The third I mentioned was actually something different: I misssed getting hit by a car running a red light, that might easily have T-boned my car and killed me.

That was more of a dodging of the bullet. Nothing but chance. I suspect everyone experiences a few of those in their lives. (And those who don’t dodge them, die.)

So here’s something I’ve never talked or written about before. The biggest bullet I’ve dodged in my life.

Which is that, being gay, I survived the AIDS crisis of the 1980s and 90s, when many others did not.

And the explanation is easy enough. I was a bit slow.

As discussed elsewhere (in my memoirs), I did not have close friends growing up, at least not outside of school. In high school I did not date, did not have girlfriends (let alone boyfriends), as I gather others did. I didn’t socialize at all; never went to parties, never hung out with friends.

I was past 20 before I *realized* I was gay. It was like a light-bulb went off in my head — ah ah, that’s that answer! But what to do about it?

Even then I was a solitary person, not at all sociable. I attended UCLA as I had high school, attending classes during the day and then going home at night, staying home on weekends.

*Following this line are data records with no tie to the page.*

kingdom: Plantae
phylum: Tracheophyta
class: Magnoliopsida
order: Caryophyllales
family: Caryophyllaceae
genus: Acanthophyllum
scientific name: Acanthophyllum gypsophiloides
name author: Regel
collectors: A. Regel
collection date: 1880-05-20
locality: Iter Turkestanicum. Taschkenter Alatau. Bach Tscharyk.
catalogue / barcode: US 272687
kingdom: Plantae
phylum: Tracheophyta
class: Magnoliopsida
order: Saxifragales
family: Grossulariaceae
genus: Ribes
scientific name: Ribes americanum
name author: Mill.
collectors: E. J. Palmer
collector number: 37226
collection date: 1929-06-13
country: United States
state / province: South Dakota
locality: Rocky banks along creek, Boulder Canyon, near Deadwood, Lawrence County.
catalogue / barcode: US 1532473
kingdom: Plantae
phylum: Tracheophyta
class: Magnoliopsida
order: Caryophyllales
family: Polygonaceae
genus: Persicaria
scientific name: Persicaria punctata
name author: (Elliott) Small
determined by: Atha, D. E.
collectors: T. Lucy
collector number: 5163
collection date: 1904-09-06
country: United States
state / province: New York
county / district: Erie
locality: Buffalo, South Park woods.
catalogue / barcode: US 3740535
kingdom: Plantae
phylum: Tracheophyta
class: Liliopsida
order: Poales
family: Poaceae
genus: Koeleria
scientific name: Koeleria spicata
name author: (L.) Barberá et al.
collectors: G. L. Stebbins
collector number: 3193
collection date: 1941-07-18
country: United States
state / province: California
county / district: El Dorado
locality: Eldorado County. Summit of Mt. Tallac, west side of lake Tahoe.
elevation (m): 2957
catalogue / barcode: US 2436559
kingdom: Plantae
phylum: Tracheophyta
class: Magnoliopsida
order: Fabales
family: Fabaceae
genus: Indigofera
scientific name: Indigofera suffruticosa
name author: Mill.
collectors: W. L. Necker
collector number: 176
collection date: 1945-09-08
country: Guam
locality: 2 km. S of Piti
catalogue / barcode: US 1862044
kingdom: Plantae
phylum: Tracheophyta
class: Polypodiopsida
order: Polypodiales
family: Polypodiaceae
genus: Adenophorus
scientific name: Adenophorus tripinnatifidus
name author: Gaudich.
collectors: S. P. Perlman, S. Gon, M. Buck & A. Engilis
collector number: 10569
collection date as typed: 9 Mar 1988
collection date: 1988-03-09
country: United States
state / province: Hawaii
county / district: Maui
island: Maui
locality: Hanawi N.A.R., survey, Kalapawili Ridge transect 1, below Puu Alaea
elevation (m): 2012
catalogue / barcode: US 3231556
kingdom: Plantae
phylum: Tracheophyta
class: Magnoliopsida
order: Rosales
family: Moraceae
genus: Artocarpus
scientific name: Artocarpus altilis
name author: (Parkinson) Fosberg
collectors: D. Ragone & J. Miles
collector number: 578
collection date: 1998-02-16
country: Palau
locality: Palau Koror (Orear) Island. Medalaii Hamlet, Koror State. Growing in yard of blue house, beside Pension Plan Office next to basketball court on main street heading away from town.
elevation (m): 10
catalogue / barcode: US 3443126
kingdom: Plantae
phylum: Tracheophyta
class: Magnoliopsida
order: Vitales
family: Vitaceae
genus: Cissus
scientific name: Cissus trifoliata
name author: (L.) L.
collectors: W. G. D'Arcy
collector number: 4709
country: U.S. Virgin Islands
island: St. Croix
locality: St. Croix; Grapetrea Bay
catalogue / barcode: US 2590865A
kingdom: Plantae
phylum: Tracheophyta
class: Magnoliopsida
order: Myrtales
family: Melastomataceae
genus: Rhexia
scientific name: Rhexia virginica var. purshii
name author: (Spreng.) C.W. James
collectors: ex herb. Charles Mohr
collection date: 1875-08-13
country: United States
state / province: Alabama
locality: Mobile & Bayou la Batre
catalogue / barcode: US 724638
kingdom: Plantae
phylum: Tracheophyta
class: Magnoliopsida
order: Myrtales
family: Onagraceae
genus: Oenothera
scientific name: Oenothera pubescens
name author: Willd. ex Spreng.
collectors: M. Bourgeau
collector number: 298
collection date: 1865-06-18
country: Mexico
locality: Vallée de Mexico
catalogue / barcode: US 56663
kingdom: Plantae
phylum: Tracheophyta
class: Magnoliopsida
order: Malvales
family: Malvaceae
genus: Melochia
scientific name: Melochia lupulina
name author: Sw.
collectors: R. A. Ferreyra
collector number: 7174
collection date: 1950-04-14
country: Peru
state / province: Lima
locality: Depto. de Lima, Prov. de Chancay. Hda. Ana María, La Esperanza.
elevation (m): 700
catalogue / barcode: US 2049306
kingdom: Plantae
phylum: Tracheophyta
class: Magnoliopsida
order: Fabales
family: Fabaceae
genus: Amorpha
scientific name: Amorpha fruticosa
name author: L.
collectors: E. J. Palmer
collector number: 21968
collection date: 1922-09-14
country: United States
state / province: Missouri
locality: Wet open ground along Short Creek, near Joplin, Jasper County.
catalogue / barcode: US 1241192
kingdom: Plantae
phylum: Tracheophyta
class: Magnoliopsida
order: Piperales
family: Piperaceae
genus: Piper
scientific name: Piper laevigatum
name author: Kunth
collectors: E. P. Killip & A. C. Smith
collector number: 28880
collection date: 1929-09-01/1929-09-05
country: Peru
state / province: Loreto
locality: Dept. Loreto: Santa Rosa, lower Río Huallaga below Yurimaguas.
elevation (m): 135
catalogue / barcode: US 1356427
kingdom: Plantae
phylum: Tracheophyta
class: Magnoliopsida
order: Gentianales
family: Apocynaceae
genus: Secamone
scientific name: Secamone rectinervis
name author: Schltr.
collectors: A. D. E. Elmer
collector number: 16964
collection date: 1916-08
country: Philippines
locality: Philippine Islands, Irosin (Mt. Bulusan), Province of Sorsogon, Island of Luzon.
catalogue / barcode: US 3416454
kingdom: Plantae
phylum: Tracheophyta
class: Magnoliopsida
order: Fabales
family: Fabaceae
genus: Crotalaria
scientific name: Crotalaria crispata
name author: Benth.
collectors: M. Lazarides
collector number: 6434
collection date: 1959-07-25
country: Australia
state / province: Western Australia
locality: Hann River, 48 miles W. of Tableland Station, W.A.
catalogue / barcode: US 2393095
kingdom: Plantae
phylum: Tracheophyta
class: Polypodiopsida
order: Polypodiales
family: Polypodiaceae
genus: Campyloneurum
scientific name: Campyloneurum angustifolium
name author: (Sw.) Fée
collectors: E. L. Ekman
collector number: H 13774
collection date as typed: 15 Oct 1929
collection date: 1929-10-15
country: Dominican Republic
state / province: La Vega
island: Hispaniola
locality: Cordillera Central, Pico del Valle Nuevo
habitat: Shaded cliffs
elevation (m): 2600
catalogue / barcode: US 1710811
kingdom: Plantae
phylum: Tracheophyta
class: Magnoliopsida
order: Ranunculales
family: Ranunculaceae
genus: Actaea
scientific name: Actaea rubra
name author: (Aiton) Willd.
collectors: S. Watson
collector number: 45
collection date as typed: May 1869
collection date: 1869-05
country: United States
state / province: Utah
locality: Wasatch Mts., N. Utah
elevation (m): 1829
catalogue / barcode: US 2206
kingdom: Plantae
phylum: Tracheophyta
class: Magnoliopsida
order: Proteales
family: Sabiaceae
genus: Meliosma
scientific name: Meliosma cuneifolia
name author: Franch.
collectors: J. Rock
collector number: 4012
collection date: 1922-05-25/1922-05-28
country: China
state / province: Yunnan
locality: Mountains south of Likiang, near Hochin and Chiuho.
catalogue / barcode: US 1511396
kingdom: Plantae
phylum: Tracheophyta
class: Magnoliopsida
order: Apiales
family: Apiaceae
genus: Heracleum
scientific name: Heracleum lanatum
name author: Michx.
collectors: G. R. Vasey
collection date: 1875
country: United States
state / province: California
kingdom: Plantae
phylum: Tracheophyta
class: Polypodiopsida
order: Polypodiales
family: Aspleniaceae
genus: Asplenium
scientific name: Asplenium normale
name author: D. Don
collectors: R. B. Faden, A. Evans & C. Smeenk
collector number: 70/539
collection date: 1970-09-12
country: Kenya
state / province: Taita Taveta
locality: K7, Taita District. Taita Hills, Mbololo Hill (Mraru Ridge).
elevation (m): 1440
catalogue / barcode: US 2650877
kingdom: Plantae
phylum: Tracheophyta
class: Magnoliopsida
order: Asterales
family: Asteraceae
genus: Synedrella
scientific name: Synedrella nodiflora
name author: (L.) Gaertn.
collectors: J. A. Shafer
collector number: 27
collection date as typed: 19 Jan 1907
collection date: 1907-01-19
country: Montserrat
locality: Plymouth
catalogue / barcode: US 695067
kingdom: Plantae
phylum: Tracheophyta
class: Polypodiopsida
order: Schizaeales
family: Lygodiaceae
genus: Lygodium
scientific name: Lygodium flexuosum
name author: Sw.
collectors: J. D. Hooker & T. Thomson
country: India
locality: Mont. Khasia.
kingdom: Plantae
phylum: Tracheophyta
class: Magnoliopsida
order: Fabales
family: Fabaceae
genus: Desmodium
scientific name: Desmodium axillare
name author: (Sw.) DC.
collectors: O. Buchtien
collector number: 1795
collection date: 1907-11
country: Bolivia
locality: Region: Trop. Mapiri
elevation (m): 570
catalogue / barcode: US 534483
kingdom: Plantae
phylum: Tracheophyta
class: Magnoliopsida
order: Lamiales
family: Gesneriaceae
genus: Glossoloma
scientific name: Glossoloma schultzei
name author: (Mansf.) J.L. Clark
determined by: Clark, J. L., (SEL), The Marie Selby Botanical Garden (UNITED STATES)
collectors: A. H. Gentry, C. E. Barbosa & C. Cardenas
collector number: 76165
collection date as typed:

The standard, perhaps cliche, scenario of how gays meet each other is at bars. There are lots of such bars in big cities, few in smaller cities, none in small towns, which is why those who realize they are gay move away from the small towns they grew up in for the big city. In New York City, it’s Chelsea; in Los Angeles, it’s West Hollywood; in San Francisco, it’s the Castro.

But even once I had my own car, in 1982 (when I was not quite 27), I was not inclined to visit gay bars. I did a handful of times, in WeHo. But — in those days everyone smoked, which I hated; the bars were very noisy, which I hated (being a notch or two along the spectrum); and I could not hold a conversation with anyone, because of the noise and perhaps being a bit hard-of-hearing (which is why I don’t like to talk on the telephone).

So in the ’80s I avoided the gay social scene, and thus likely saved my life. I did not get AIDS. I joined a couple social groups (gay bicyclers, gay scientists, a group of gay friends who skied at Mammoth), and met a number of guys via classified ads in the gay newspaper of the era, THE ADVOCATE. But the guys I met that way were similar to me, not the sociable, more promiscuous guys who did the bar scene.

And so I survived. Major bullet dodged.